# Implementing K-means Clustering in Python

K-means is a popular clustering algorithm used to partition data into 'K' clusters based on their similarities. It is an unsupervised learning algorithm, meaning it doesn't require labeled data for training. K-means is widely used for various applications like customer segmentation, image compression, and anomaly detection.

In this notebook, we'll walk through the steps of implementing K-means in Python using the scikit-learn library.

## Step 1: Import Libraries

Let's start by importing the required libraries: NumPy for numerical computations and scikit-learn's KMeans for implementing K-means.

In [1]:
# Importing libraries
import numpy as np
from sklearn.cluster import KMeans
import matplotlib.pyplot as plt

## Step 2: Load Data

In this example, we'll create a sample dataset to demonstrate the K-means algorithm. You can replace this with your own dataset later.

In [2]:
# Creating a sample dataset
data = np.array([[2, 3],
                 [5, 8],
                 [1, 2],
                 [8, 6],
                 [6, 4],
                 [1, 3]])

## Step 3: Feature Scaling (Optional)

In some cases, it's essential to perform feature scaling to bring all features to a similar scale. However, for this example, we'll skip this step as the dataset is already relatively small.

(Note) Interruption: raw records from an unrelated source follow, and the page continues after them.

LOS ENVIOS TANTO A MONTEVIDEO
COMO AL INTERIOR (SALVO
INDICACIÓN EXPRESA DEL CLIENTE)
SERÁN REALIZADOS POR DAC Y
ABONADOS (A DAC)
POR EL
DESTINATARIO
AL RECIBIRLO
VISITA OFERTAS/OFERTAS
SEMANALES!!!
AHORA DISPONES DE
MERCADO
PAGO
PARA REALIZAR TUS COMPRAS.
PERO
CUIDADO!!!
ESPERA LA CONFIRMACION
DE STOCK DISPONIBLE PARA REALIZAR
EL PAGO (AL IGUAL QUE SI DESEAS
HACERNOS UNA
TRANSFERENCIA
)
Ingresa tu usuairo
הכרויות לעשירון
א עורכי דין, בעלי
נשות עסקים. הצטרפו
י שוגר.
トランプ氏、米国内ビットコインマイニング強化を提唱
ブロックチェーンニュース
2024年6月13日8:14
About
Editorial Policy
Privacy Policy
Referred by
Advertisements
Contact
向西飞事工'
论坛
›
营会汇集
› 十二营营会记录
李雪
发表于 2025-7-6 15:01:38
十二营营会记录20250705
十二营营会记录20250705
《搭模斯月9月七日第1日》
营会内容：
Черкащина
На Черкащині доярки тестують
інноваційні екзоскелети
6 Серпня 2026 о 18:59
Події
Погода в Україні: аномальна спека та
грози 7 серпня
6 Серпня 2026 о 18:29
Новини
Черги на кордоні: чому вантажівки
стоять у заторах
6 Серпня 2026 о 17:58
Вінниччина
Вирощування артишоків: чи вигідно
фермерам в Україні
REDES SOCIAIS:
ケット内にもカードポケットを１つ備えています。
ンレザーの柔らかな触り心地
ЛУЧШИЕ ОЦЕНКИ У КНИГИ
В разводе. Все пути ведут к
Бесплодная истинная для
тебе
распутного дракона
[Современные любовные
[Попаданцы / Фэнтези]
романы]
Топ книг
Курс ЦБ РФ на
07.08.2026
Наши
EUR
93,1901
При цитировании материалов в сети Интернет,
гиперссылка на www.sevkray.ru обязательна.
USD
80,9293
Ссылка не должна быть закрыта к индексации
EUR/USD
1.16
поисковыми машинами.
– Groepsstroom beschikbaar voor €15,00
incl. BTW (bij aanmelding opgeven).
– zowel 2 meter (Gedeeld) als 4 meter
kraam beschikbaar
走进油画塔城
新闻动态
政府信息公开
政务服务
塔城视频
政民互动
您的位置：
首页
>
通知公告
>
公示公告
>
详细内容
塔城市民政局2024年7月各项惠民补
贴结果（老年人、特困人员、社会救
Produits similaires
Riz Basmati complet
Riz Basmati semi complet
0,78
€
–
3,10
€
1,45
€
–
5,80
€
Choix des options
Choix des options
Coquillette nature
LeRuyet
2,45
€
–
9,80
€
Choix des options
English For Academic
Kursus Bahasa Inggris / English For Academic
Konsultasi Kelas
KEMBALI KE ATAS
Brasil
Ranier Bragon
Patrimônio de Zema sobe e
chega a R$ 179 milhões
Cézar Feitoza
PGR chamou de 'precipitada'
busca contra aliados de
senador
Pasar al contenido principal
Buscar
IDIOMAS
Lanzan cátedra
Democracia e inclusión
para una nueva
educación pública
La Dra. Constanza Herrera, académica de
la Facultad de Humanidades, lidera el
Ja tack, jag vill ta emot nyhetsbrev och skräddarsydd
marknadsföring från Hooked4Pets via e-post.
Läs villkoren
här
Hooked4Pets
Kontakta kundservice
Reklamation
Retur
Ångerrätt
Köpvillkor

## Step 4: Initialize K-means

Now, let's create a K-means object with the desired number of clusters 'K'. In this example, we'll set 'K' to 2, but you can change it according to your dataset and requirements.

In [3]:
# Initialize K-means
k = 2
kmeans = KMeans(n_clusters=k)

## Step 5: Fit and Predict

Next, we'll fit the K-means model to the data and predict the cluster labels for each data point.

In [4]:
# Fit and Predict
kmeans.fit(data)
cluster_labels = kmeans.predict(data)

## Step 6: Visualize Clusters

Finally, let's use Matplotlib to visualize the clustered data points and the centroids of the clusters.

In [5]:
# Visualize Clusters
plt.scatter(data[:, 0], data[:, 1], c=cluster_labels, cmap='rainbow')
plt.scatter(kmeans.cluster_centers_[:, 0], kmeans.cluster_centers_[:, 1], marker='x', s=200, c='black')
plt.xlabel('Feature 1')
plt.ylabel('Feature 2')
plt.title('K-means Clustering')
plt.show()